5 September 2007 —Wayne Community College has joined forces with a South Carolina community college program to try new teaching approaches that will help its engineering students succeed and combat a nationwide shortage of highly skilled technicians.

 

 

WCC was invited by the South Carolina Advanced Technological Education (SC ATE) Center of Excellence, which is headquartered at Florence-Darlington Technical College in Florence, S.C., to participate in its National Resource Center for Expanding Excellence in Technician Education. The program assists technical faculty at two-year colleges with improving student learning, retention and job placement by incorporating the Center’s best practices into their programs.

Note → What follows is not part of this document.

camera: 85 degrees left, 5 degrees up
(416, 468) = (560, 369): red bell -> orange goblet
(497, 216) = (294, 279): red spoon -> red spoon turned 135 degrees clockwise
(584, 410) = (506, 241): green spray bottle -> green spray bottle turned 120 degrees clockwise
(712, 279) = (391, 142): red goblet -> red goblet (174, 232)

WCC is an “implementation site partner” with SC ATE in this new program, which is funded by a $1.5 million grant from the National Science Foundation for four years.

The SC ATE curriculum model that WCC has implemented integrates science, English, math and communications into technician education. It introduces students to working in teams and revolves around solving typical industry problems as part of their classwork.

WCC instructors have formed “learning communities” that allow engineering students to take their courses together, with certain general education classes reserved for their major, and the instructors in those courses make the lessons applicable to other subjects.

The result is that new math skills correspond to science principles and English assignments apply to their engineering studies, explained WCC project coordinator and engineering instructor Becky Taylor. Instructors also incorporate real world problems into lessons and assign multi-disciplinary assignments.

 “It makes it easier for students to understand why they have to take a bunch of subjects beyond just technical courses,” Ms. Taylor said. “It clicks and they know why they have to take math or how they will use the English they are learning in a future job.”

According to Elaine Craft, director of the SC ATE Center of Excellence, this style of teaching and learning “answers the question, ‘Why am I learning this?’ every day.”

The project also connects two-year college engineering technology instructors across the country with the ATE curriculum model’s “best practices” for increasing recruitment, diversity and retention of students. One of the tools for doing that is a new Website, www.TeachingTechnicians.org that was also funded by the National Science Foundation grant.  The site offers an interactive clearinghouse to connect technician educators to the best professional development opportunities available nationwide.

Well-prepared teachers increase the number of technician graduates and contribute to the number of highly skilled technicians going into the workforce, according to Craft. The new Website points faculty members to opportunities to keep current on the latest technologies and effective teaching methods, such as the one being implemented at Wayne Community College.

The new program builds on the SC ATE’s previous achievements in improving the academic and professional successes of both engineering technology students and faculty members.